— SUPPLIED INFORMATION —
--
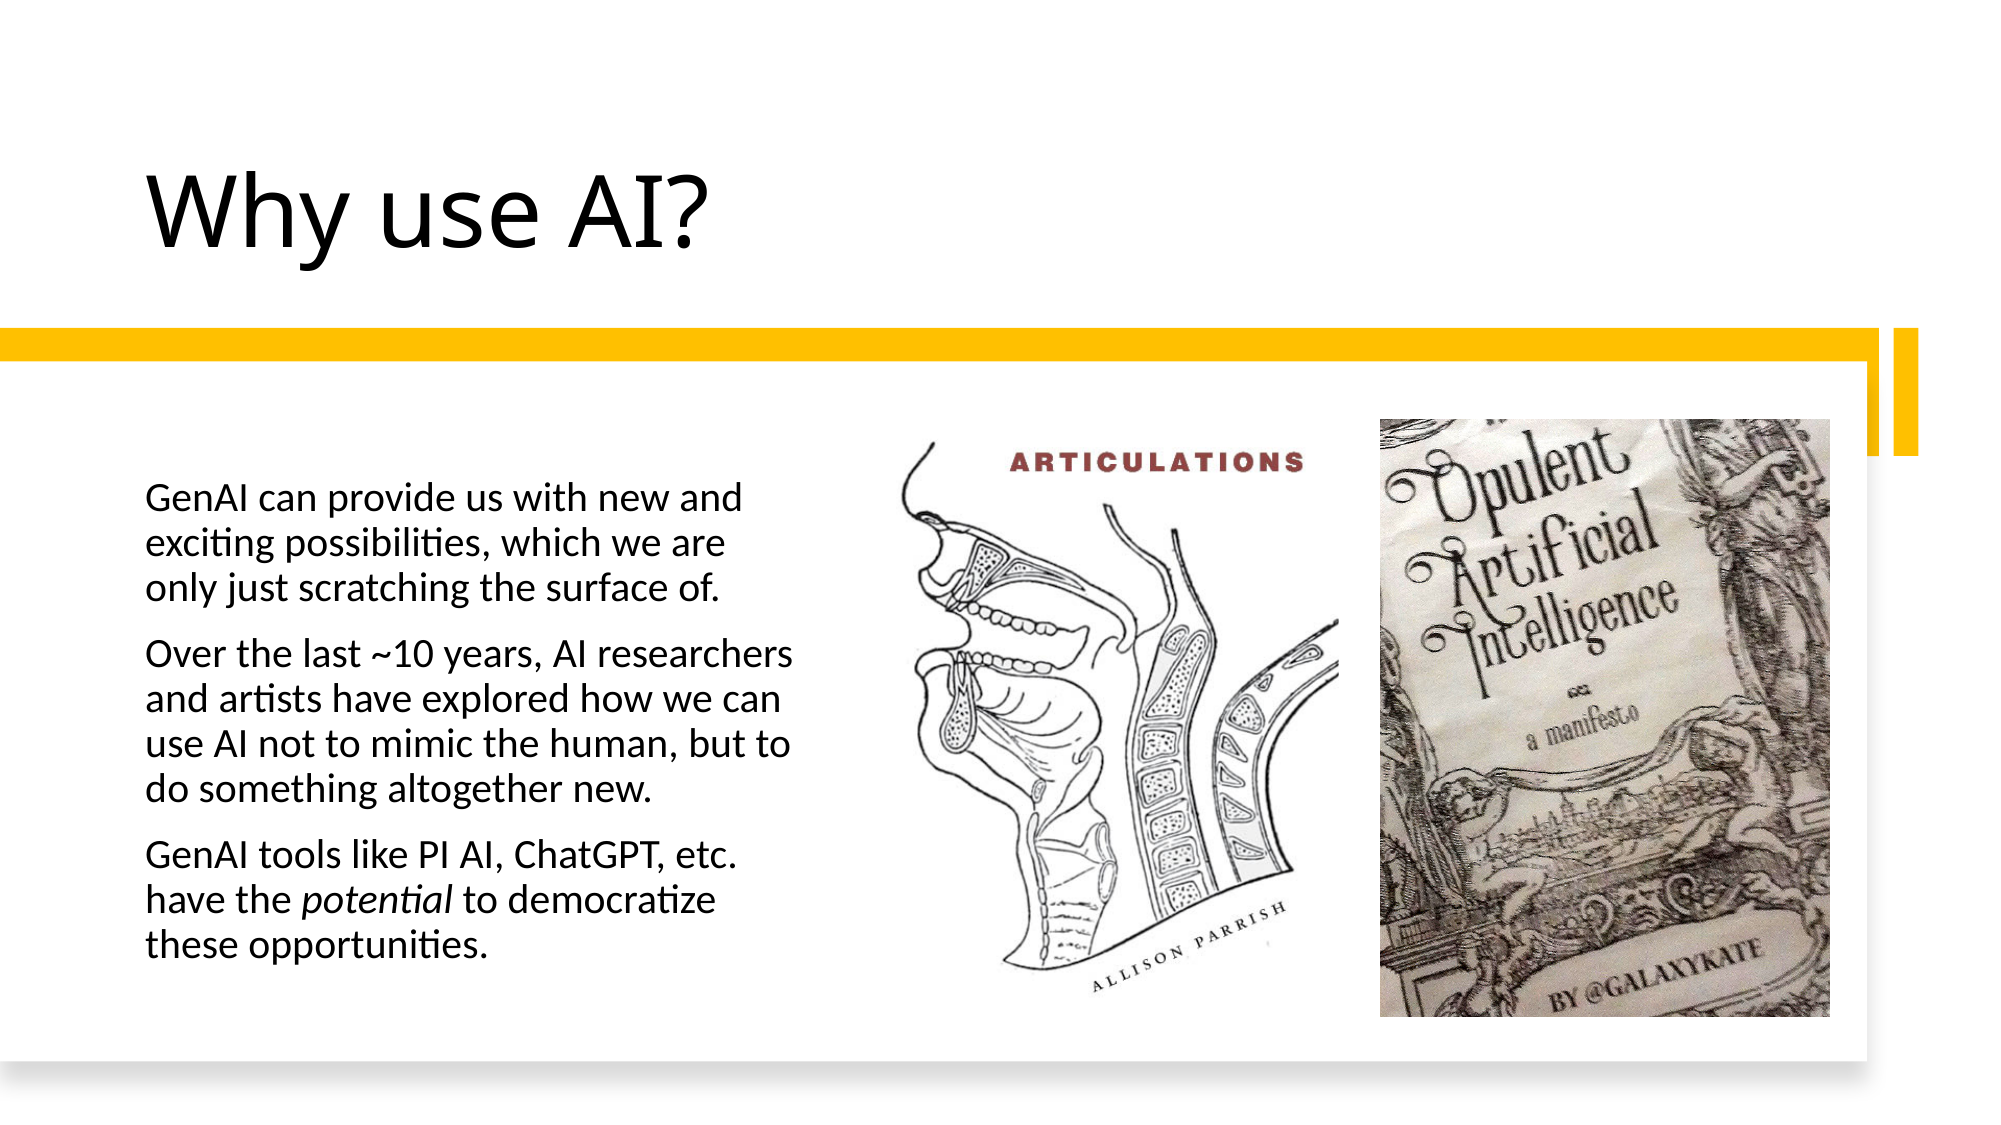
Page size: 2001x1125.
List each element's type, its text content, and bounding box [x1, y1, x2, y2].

picture [1379, 419, 1831, 1017]
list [888, 419, 1339, 1017]
title Why use AI? [130, 63, 1782, 277]
text_box [1893, 327, 1919, 457]
text_box [0, 360, 1868, 1062]
text_box [0, 327, 1880, 404]
text_box [0, 0, 2000, 1125]
list GenAI can provide us with new and exciting possibilities, which we are only just scratching the surface of. Over the last ~10 years, AI researchers and artists have explored how we can use AI not to mimic the human, but to do something altogether new. GenAI tools like PI AI, ChatGPT, etc. have the potential to democratize these opportunities. [130, 426, 813, 1017]
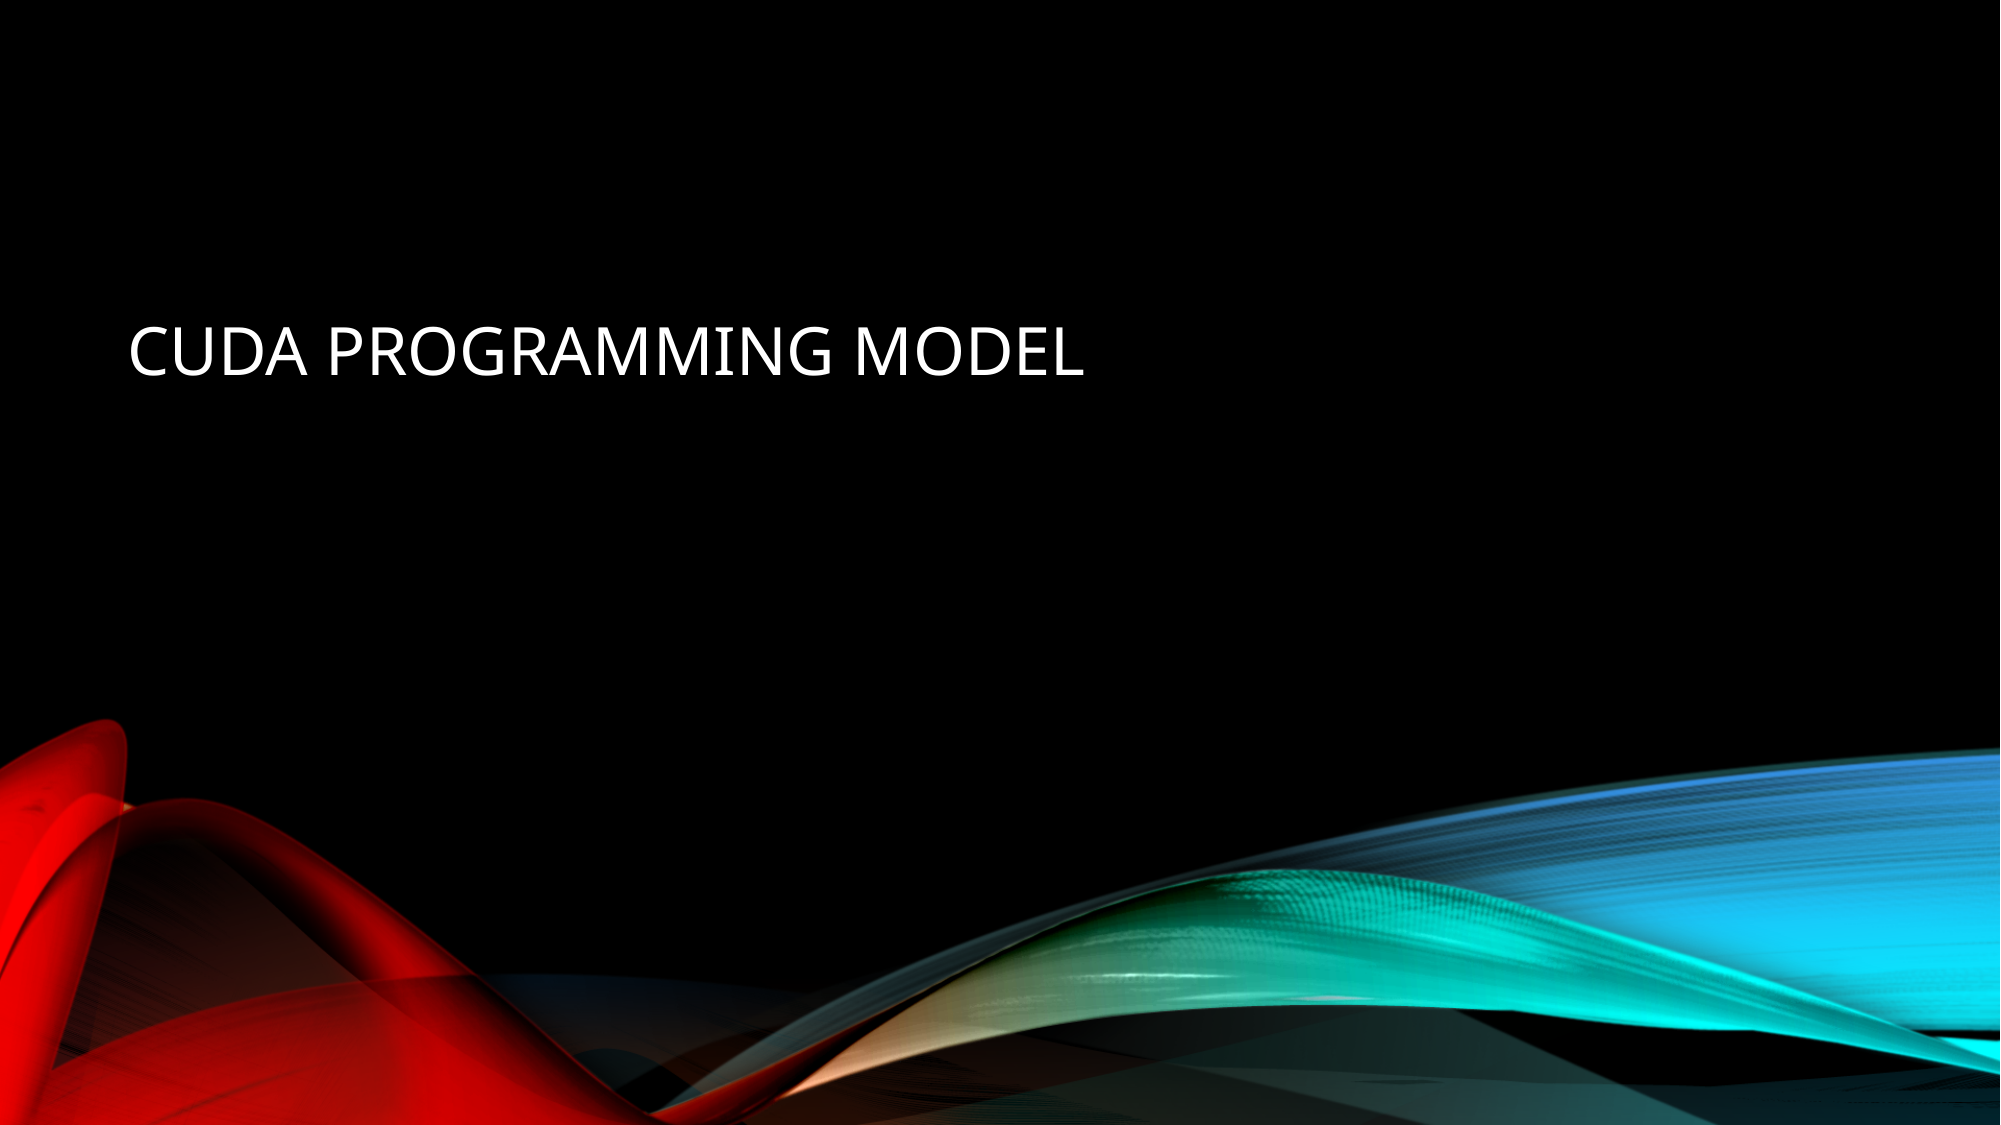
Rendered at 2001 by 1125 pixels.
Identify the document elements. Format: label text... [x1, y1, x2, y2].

title CUDA PROGRAMMING MODEL [112, 123, 1888, 584]
picture [0, 717, 2000, 1125]
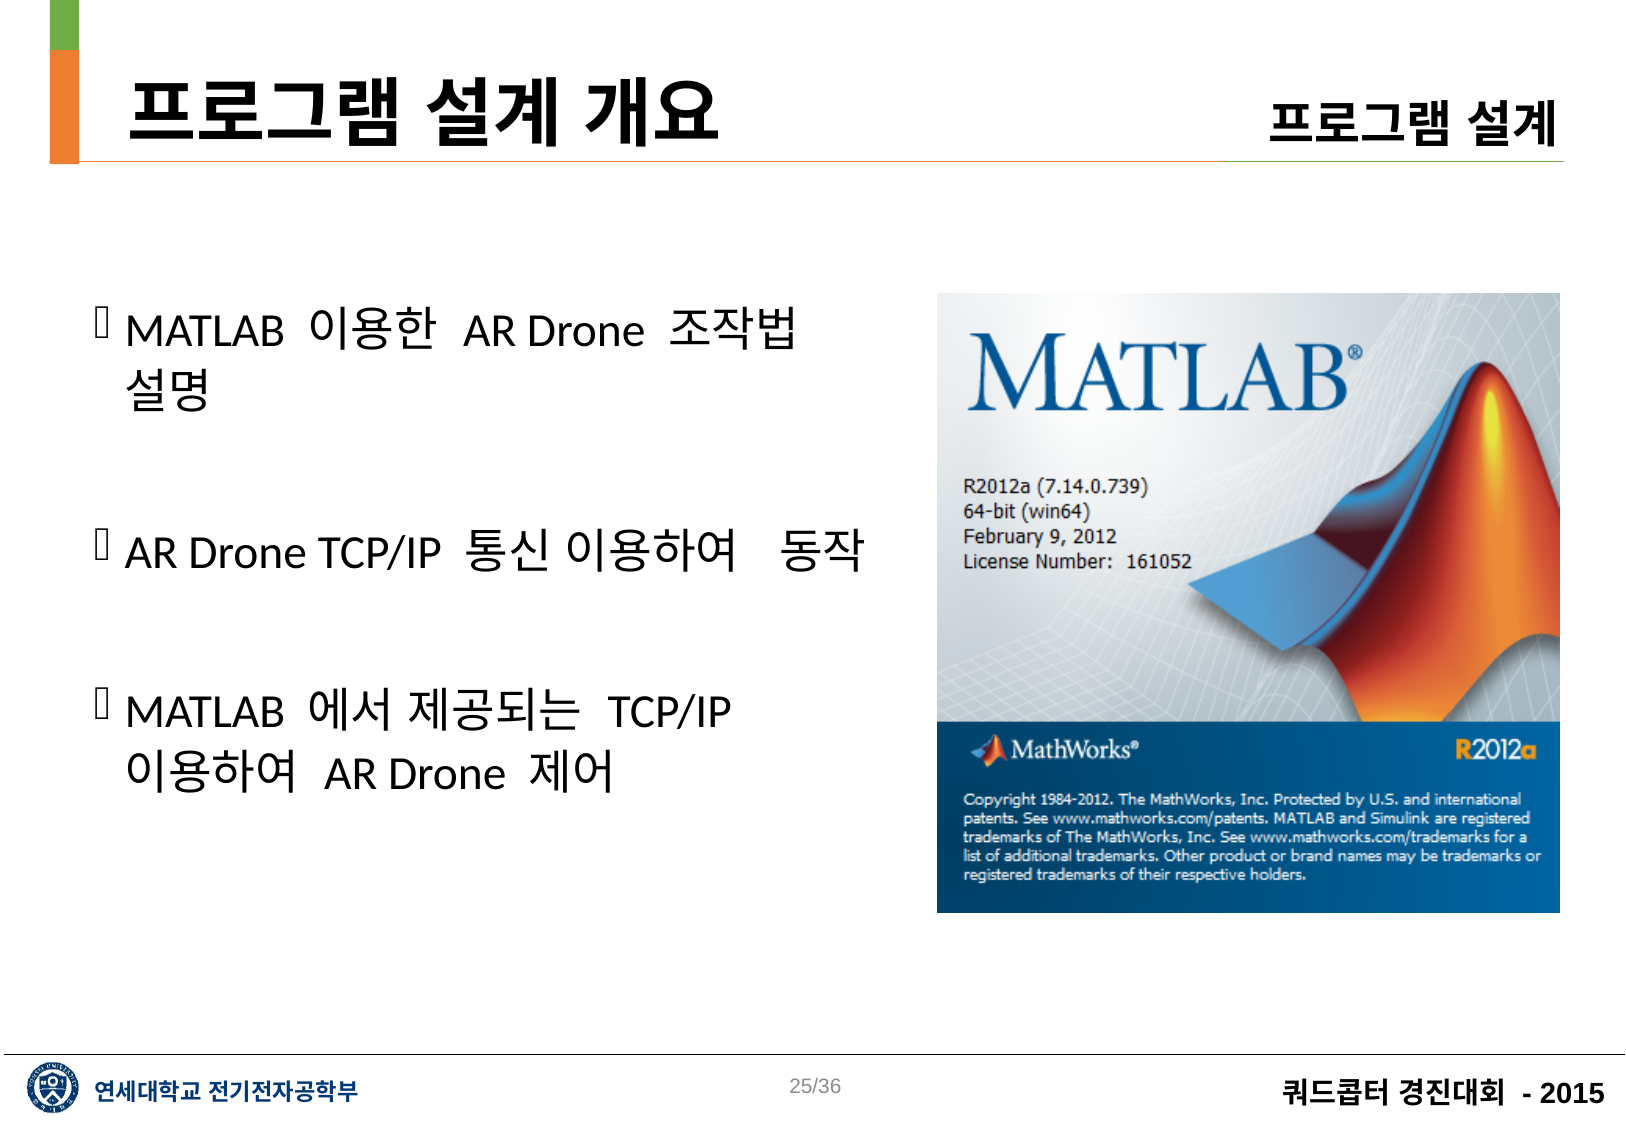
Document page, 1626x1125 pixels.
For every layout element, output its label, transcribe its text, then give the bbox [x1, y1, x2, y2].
--
Please repeat the entries above exactly, leaving out any pictures.

Page size: 2001x1125.
List each element's type, its text content, and bounding box [x1, y1, x2, y2].

picture [1379, 419, 1831, 1017]
list [888, 419, 1339, 1017]
title Why use AI? [130, 63, 1782, 277]
text_box [1893, 327, 1919, 457]
text_box [0, 360, 1868, 1062]
text_box [0, 327, 1880, 404]
text_box [0, 0, 2000, 1125]
list GenAI can provide us with new and exciting possibilities, which we are only just scratching the surface of. Over the last ~10 years, AI researchers and artists have explored how we can use AI not to mimic the human, but to do something altogether new. GenAI tools like PI AI, ChatGPT, etc. have the potential to democratize these opportunities. [130, 426, 813, 1017]
Rendered at 2001 by 1125 pixels.
Identify the document elements. Format: label text... [x1, y1, x2, y2].

title CUDA PROGRAMMING MODEL [112, 123, 1888, 584]
picture [0, 717, 2000, 1125]
Document page, 1626x1125 pixels.
For every layout element, output its label, transcribe its text, then give the bbox [x1, y1, x2, y2].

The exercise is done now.